- _Data_:
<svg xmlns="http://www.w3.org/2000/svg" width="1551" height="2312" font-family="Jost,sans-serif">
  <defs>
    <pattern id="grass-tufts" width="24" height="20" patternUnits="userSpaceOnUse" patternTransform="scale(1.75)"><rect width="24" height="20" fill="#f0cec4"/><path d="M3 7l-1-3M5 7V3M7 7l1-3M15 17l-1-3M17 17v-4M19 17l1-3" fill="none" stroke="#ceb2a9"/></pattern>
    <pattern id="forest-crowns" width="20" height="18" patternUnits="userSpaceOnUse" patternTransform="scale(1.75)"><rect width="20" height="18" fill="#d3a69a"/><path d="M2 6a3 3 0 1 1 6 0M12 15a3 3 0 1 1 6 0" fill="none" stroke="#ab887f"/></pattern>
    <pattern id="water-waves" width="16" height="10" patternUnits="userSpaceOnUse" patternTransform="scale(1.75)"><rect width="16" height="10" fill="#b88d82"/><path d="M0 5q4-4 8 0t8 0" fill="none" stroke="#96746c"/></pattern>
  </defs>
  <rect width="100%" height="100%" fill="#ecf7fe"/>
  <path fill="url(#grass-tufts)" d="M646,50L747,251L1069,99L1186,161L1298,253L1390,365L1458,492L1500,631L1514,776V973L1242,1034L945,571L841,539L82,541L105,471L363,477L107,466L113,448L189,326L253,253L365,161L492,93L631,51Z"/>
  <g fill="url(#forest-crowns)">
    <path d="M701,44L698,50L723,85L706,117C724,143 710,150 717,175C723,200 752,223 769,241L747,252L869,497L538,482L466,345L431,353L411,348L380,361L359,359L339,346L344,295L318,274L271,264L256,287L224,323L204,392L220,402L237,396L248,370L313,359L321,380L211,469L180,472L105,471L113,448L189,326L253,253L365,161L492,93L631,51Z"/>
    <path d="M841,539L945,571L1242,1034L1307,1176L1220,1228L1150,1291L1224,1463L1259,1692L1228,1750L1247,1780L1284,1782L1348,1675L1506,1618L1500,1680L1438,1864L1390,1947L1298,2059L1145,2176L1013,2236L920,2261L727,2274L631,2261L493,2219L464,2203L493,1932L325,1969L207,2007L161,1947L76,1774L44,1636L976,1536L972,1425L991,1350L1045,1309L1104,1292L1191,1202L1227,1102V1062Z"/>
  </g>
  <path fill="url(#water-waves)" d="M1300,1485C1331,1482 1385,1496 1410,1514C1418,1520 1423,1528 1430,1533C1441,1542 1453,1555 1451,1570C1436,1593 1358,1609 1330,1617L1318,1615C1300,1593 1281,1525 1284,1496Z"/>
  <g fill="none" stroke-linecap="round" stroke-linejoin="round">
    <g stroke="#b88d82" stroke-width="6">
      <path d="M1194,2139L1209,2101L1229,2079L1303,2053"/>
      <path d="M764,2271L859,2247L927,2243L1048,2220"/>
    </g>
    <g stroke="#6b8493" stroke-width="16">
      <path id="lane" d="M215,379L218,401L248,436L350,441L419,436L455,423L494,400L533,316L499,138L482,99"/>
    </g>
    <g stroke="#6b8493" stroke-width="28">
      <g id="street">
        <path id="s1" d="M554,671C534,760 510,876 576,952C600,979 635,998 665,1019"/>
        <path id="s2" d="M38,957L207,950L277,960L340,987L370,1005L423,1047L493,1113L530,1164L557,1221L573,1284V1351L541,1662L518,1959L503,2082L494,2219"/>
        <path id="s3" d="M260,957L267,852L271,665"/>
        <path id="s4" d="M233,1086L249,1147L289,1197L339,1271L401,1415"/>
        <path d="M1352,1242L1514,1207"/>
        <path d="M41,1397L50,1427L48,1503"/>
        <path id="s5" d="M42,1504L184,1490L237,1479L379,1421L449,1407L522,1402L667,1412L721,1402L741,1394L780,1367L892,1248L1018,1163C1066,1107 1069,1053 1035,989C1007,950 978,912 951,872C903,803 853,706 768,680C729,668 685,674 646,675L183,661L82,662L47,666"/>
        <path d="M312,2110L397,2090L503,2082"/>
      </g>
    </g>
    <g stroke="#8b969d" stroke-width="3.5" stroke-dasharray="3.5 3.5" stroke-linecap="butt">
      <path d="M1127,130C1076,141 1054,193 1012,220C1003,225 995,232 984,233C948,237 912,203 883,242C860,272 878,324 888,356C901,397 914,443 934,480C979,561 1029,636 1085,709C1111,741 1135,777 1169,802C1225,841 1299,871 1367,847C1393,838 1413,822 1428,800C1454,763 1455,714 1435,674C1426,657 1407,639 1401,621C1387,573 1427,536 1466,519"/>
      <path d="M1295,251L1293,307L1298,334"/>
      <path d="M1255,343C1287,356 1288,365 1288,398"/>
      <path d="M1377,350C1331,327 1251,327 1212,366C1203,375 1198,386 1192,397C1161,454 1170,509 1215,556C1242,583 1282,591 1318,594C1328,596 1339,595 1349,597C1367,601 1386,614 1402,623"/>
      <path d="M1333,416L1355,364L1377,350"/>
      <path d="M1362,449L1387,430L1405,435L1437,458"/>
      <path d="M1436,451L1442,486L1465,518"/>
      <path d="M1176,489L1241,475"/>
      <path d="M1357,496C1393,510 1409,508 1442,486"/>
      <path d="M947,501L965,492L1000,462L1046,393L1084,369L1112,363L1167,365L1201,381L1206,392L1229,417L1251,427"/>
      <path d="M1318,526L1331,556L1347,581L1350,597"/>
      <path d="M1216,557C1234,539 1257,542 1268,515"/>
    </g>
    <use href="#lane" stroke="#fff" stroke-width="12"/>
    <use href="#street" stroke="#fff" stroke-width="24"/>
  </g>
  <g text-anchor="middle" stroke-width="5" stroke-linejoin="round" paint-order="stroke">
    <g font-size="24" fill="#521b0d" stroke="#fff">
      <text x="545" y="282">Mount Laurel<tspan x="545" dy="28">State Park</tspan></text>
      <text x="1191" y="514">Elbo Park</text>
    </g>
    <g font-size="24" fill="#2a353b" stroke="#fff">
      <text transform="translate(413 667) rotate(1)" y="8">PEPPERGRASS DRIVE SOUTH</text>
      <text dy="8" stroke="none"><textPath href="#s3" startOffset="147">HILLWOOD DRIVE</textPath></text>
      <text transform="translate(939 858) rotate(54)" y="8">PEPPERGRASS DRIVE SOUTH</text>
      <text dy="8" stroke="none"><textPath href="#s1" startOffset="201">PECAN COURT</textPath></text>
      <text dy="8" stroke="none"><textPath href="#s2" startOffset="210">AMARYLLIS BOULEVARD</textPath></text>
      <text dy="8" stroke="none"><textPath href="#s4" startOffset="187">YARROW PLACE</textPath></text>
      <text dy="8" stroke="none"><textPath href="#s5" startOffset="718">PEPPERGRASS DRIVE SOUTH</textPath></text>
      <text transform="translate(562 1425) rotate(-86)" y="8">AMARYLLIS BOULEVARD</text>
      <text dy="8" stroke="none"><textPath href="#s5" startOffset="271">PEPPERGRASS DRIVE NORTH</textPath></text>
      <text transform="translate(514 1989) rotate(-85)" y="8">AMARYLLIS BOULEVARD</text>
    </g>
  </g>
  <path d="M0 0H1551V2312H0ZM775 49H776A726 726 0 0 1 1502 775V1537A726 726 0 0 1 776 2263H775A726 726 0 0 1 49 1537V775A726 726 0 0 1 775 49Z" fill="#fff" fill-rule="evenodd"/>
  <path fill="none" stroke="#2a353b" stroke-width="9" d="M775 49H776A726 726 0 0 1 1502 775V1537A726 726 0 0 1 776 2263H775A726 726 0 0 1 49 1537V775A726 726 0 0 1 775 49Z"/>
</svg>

- _What the task requires_:
Output the entries exactly. Leave nothing out.

- _Result for this task_:
<svg xmlns="http://www.w3.org/2000/svg" width="1551" height="2312" font-family="Jost,sans-serif">
  <defs>
    <pattern id="grass-tufts" width="24" height="20" patternUnits="userSpaceOnUse" patternTransform="scale(1.75)"><rect width="24" height="20" fill="#f0cec4"/><path d="M3 7l-1-3M5 7V3M7 7l1-3M15 17l-1-3M17 17v-4M19 17l1-3" fill="none" stroke="#ceb2a9"/></pattern>
    <pattern id="forest-crowns" width="20" height="18" patternUnits="userSpaceOnUse" patternTransform="scale(1.75)"><rect width="20" height="18" fill="#d3a69a"/><path d="M2 6a3 3 0 1 1 6 0M12 15a3 3 0 1 1 6 0" fill="none" stroke="#ab887f"/></pattern>
    <pattern id="water-waves" width="16" height="10" patternUnits="userSpaceOnUse" patternTransform="scale(1.75)"><rect width="16" height="10" fill="#b88d82"/><path d="M0 5q4-4 8 0t8 0" fill="none" stroke="#96746c"/></pattern>
  </defs>
  <rect width="100%" height="100%" fill="#ecf7fe"/>
  <path fill="url(#grass-tufts)" d="M646,50L747,251L1069,99L1186,161L1298,253L1390,365L1458,492L1500,631L1514,776V973L1242,1034L945,571L841,539L82,541L105,471L363,477L107,466L113,448L189,326L253,253L365,161L492,93L631,51Z"/>
  <g fill="url(#forest-crowns)">
    <path d="M701,44L698,50L723,85L706,117C724,143 710,150 717,175C723,200 752,223 769,241L747,252L869,497L538,482L466,345L431,353L411,348L380,361L359,359L339,346L344,295L318,274L271,264L256,287L224,323L204,392L220,402L237,396L248,370L313,359L321,380L211,469L180,472L105,471L113,448L189,326L253,253L365,161L492,93L631,51Z"/>
    <path d="M841,539L945,571L1242,1034L1307,1176L1220,1228L1150,1291L1224,1463L1259,1692L1228,1750L1247,1780L1284,1782L1348,1675L1506,1618L1500,1680L1438,1864L1390,1947L1298,2059L1145,2176L1013,2236L920,2261L727,2274L631,2261L493,2219L464,2203L493,1932L325,1969L207,2007L161,1947L76,1774L44,1636L976,1536L972,1425L991,1350L1045,1309L1104,1292L1191,1202L1227,1102V1062Z"/>
  </g>
  <path fill="url(#water-waves)" d="M1300,1485C1331,1482 1385,1496 1410,1514C1418,1520 1423,1528 1430,1533C1441,1542 1453,1555 1451,1570C1436,1593 1358,1609 1330,1617L1318,1615C1300,1593 1281,1525 1284,1496Z"/>
  <g fill="none" stroke-linecap="round" stroke-linejoin="round">
    <g stroke="#b88d82" stroke-width="6">
      <path d="M1194,2139L1209,2101L1229,2079L1303,2053"/>
      <path d="M764,2271L859,2247L927,2243L1048,2220"/>
    </g>
    <g stroke="#6b8493" stroke-width="16">
      <path id="lane" d="M215,379L218,401L248,436L350,441L419,436L455,423L494,400L533,316L499,138L482,99"/>
    </g>
    <g stroke="#6b8493" stroke-width="28">
      <g id="street">
        <path id="s1" d="M554,671C534,760 510,876 576,952C600,979 635,998 665,1019"/>
        <path id="s2" d="M38,957L207,950L277,960L340,987L370,1005L423,1047L493,1113L530,1164L557,1221L573,1284V1351L541,1662L518,1959L503,2082L494,2219"/>
        <path id="s3" d="M260,957L267,852L271,665"/>
        <path id="s4" d="M233,1086L249,1147L289,1197L339,1271L401,1415"/>
        <path d="M1352,1242L1514,1207"/>
        <path d="M41,1397L50,1427L48,1503"/>
        <path id="s5" d="M42,1504L184,1490L237,1479L379,1421L449,1407L522,1402L667,1412L721,1402L741,1394L780,1367L892,1248L1018,1163C1066,1107 1069,1053 1035,989C1007,950 978,912 951,872C903,803 853,706 768,680C729,668 685,674 646,675L183,661L82,662L47,666"/>
        <path d="M312,2110L397,2090L503,2082"/>
      </g>
    </g>
    <g stroke="#8b969d" stroke-width="3.5" stroke-dasharray="3.5 3.5" stroke-linecap="butt">
      <path d="M1127,130C1076,141 1054,193 1012,220C1003,225 995,232 984,233C948,237 912,203 883,242C860,272 878,324 888,356C901,397 914,443 934,480C979,561 1029,636 1085,709C1111,741 1135,777 1169,802C1225,841 1299,871 1367,847C1393,838 1413,822 1428,800C1454,763 1455,714 1435,674C1426,657 1407,639 1401,621C1387,573 1427,536 1466,519"/>
      <path d="M1295,251L1293,307L1298,334"/>
      <path d="M1255,343C1287,356 1288,365 1288,398"/>
      <path d="M1377,350C1331,327 1251,327 1212,366C1203,375 1198,386 1192,397C1161,454 1170,509 1215,556C1242,583 1282,591 1318,594C1328,596 1339,595 1349,597C1367,601 1386,614 1402,623"/>
      <path d="M1333,416L1355,364L1377,350"/>
      <path d="M1362,449L1387,430L1405,435L1437,458"/>
      <path d="M1436,451L1442,486L1465,518"/>
      <path d="M1176,489L1241,475"/>
      <path d="M1357,496C1393,510 1409,508 1442,486"/>
      <path d="M947,501L965,492L1000,462L1046,393L1084,369L1112,363L1167,365L1201,381L1206,392L1229,417L1251,427"/>
      <path d="M1318,526L1331,556L1347,581L1350,597"/>
      <path d="M1216,557C1234,539 1257,542 1268,515"/>
    </g>
    <use href="#lane" stroke="#fff" stroke-width="12"/>
    <use href="#street" stroke="#fff" stroke-width="24"/>
  </g>
  <g text-anchor="middle" stroke-width="5" stroke-linejoin="round" paint-order="stroke">
    <g font-size="24" fill="#521b0d" stroke="#fff">
      <text x="545" y="282">Mount Laurel<tspan x="545" dy="28">State Park</tspan></text>
      <text x="1191" y="514">Elbo Park</text>
    </g>
    <g font-size="24" fill="#2a353b" stroke="#fff">
      <text transform="translate(413 667) rotate(1)" y="8">PEPPERGRASS DRIVE SOUTH</text>
      <text dy="8" stroke="none"><textPath href="#s3" startOffset="147">HILLWOOD DRIVE</textPath></text>
      <text transform="translate(939 858) rotate(54)" y="8">PEPPERGRASS DRIVE SOUTH</text>
      <text dy="8" stroke="none"><textPath href="#s1" startOffset="201">PECAN COURT</textPath></text>
      <text dy="8" stroke="none"><textPath href="#s2" startOffset="210">AMARYLLIS BOULEVARD</textPath></text>
      <text dy="8" stroke="none"><textPath href="#s4" startOffset="187">YARROW PLACE</textPath></text>
      <text dy="8" stroke="none"><textPath href="#s5" startOffset="718">PEPPERGRASS DRIVE SOUTH</textPath></text>
      <text transform="translate(562 1425) rotate(-86)" y="8">AMARYLLIS BOULEVARD</text>
      <text dy="8" stroke="none"><textPath href="#s5" startOffset="271">PEPPERGRASS DRIVE NORTH</textPath></text>
      <text transform="translate(514 1989) rotate(-85)" y="8">AMARYLLIS BOULEVARD</text>
    </g>
  </g>
  <path d="M0 0H1551V2312H0ZM775 49H776A726 726 0 0 1 1502 775V1537A726 726 0 0 1 776 2263H775A726 726 0 0 1 49 1537V775A726 726 0 0 1 775 49Z" fill="#fff" fill-rule="evenodd"/>
  <path fill="none" stroke="#2a353b" stroke-width="9" d="M775 49H776A726 726 0 0 1 1502 775V1537A726 726 0 0 1 776 2263H775A726 726 0 0 1 49 1537V775A726 726 0 0 1 775 49Z"/>
</svg>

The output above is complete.